The most distinctive name is Aday Mara, the Michigan center who transferred in from UCLA. The 21-year-old from Zaragoza, Spain measured a towering 7-foot-4 and roughly 260 pounds, and he turned a featured role into a real season: 12.1 points, 6.8 rebounds, 2.6 blocks, and 2.4 assists per game on 66.8 percent shooting in about 23 minutes a night. He was named Big Ten Defensive Player of the Year, made All-Big Ten third team, and won an NCAA championship. Mara is the draft's purest rim-protecting, high-passing big, and he lands in most boards in the mid-first range — Tankathon slots him around the No. 11 to 15 area, with other analysts comfortable letting him slide deeper. The questions are the familiar ones for a giant: foot speed in space and whether the back-to-the-basket game scales against NBA athletes.
Houston freshman Chris Cenac Jr. is the other first-round lock. A five-star recruit and top-10 national prospect out of Link Academy, the 6-foot-11 forward-center with a 7-foot-5 wingspan posted 9.5 points and 7.9 rebounds on 48.5 percent shooting and 33.3 percent from three across 37 games, 36 of them starts. He led Houston in rebounding — the first Cougars freshman to do so in over a decade — and dropped 17 points and 14 rebounds on Kansas. ESPN's Jeremy Woo mocked him at No. 18, and Tankathon's board sits him in the same neighborhood. Cenac's stretch-and-switch tools are the modern-big draw; the modest counting numbers and a stock that drifted down boards over the year are why he is a late-teens projection rather than a lottery name.

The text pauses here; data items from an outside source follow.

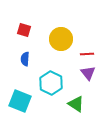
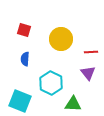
red line: moved 4 px right, 2 px up
green triangle: moved 3 px left; rotated 30 degrees counterclockwise
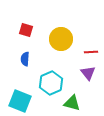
red square: moved 2 px right
cyan hexagon: rotated 10 degrees clockwise
green triangle: moved 1 px left, 1 px up; rotated 12 degrees clockwise
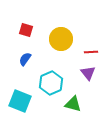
blue semicircle: rotated 32 degrees clockwise
green triangle: moved 1 px right, 1 px down
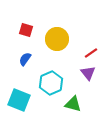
yellow circle: moved 4 px left
red line: moved 1 px down; rotated 32 degrees counterclockwise
cyan square: moved 1 px left, 1 px up
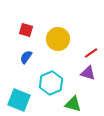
yellow circle: moved 1 px right
blue semicircle: moved 1 px right, 2 px up
purple triangle: rotated 35 degrees counterclockwise
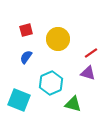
red square: rotated 32 degrees counterclockwise
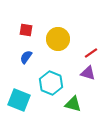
red square: rotated 24 degrees clockwise
cyan hexagon: rotated 15 degrees counterclockwise
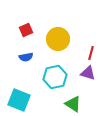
red square: rotated 32 degrees counterclockwise
red line: rotated 40 degrees counterclockwise
blue semicircle: rotated 136 degrees counterclockwise
cyan hexagon: moved 4 px right, 6 px up; rotated 25 degrees clockwise
green triangle: rotated 18 degrees clockwise
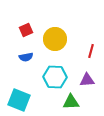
yellow circle: moved 3 px left
red line: moved 2 px up
purple triangle: moved 1 px left, 7 px down; rotated 21 degrees counterclockwise
cyan hexagon: rotated 15 degrees clockwise
green triangle: moved 2 px left, 2 px up; rotated 36 degrees counterclockwise
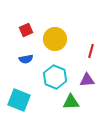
blue semicircle: moved 2 px down
cyan hexagon: rotated 20 degrees clockwise
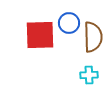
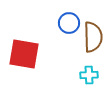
red square: moved 16 px left, 19 px down; rotated 12 degrees clockwise
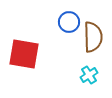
blue circle: moved 1 px up
cyan cross: rotated 30 degrees counterclockwise
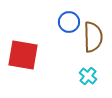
red square: moved 1 px left, 1 px down
cyan cross: moved 1 px left, 1 px down; rotated 18 degrees counterclockwise
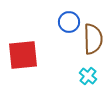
brown semicircle: moved 2 px down
red square: rotated 16 degrees counterclockwise
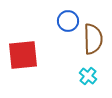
blue circle: moved 1 px left, 1 px up
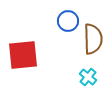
cyan cross: moved 1 px down
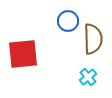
red square: moved 1 px up
cyan cross: rotated 12 degrees clockwise
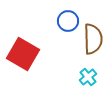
red square: rotated 36 degrees clockwise
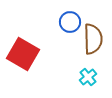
blue circle: moved 2 px right, 1 px down
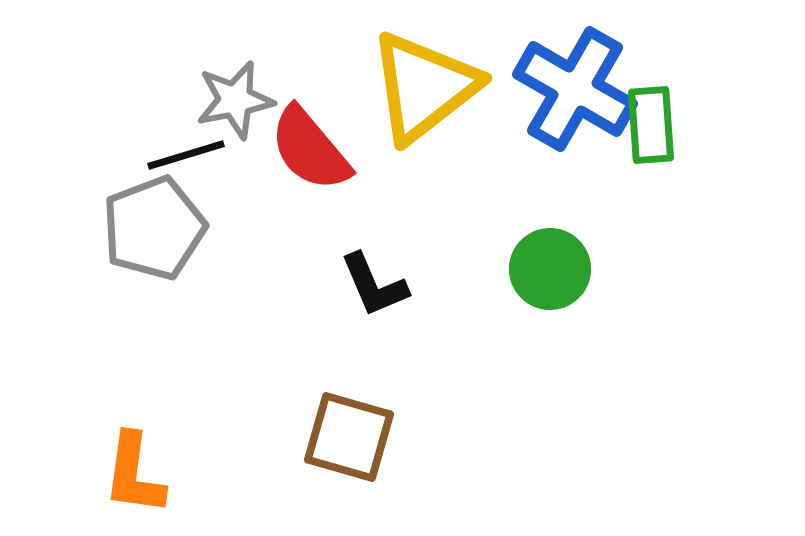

The boom-or-bust swing is Jayden Quaintance, and his file comes with an asterisk that has to be read carefully. The shot-blocking reputation that once had him projected in the top five is built on his 2024-25 freshman season at Arizona State, where, as a 16-year-old who had reclassified a year early, he averaged 9.4 points, 7.9 rebounds, 2.6 blocks, and 1.1 steals while making the Big 12 All-Freshman and All-Defensive teams. Then he tore his ACL in February 2025, had surgery in March, and transferred to Kentucky. The knee limited him to only a handful of games in 2025-26 — an injury-distorted sample that scouts know not to read as representative. He remains one of the youngest players in the class, turning 19 in July 2026, and that age-plus-defense profile is why mocks still place him in the late-lottery-to-20s range despite the lost year. He is the cleanest example of the position's problem: the most tantalizing center upside in the class is attached to the most uncertainty.
Below the top three the depth is real but unspectacular. The position is the kind scouts describe as a place to find a useful rotation big in the 20s and 30s rather than a cornerstone in the top 10. None of the centers carries the two-way, plug-and-play certainty that, in a typical year, would force a lottery team to take a five over a wing. In 2026 the perimeter is so strong that teams can afford to wait — which is precisely why the bigs keep sliding on every public board.
The market context sharpens the contrast. The consensus top four — Dybantsa, Peterson, Boozer, Wilson — contains exactly zero traditional centers, and the next tier is stacked with guards and wings: Acuff, Brown, Flemings, Burries, Ament. The first center off the board in most mocks does not come until the teens. In a class that scouts otherwise call genuinely strong, the center group is the soft spot, and front offices building around a young big will be doing it on a discount, with a measure of risk priced in.
For teams that need a center, that may be the opportunity. Mara's defensive ceiling, Cenac's frame and shooting flashes, and Quaintance's pre-injury shot-blocking are all bets worth making at mid-first-round cost — bets a thin position forces value-hunters to make later than they would like. The 2026 center class will produce NBA players. It just will not produce the franchise five that a deep year at the position usually delivers, and every board in the league reflects that.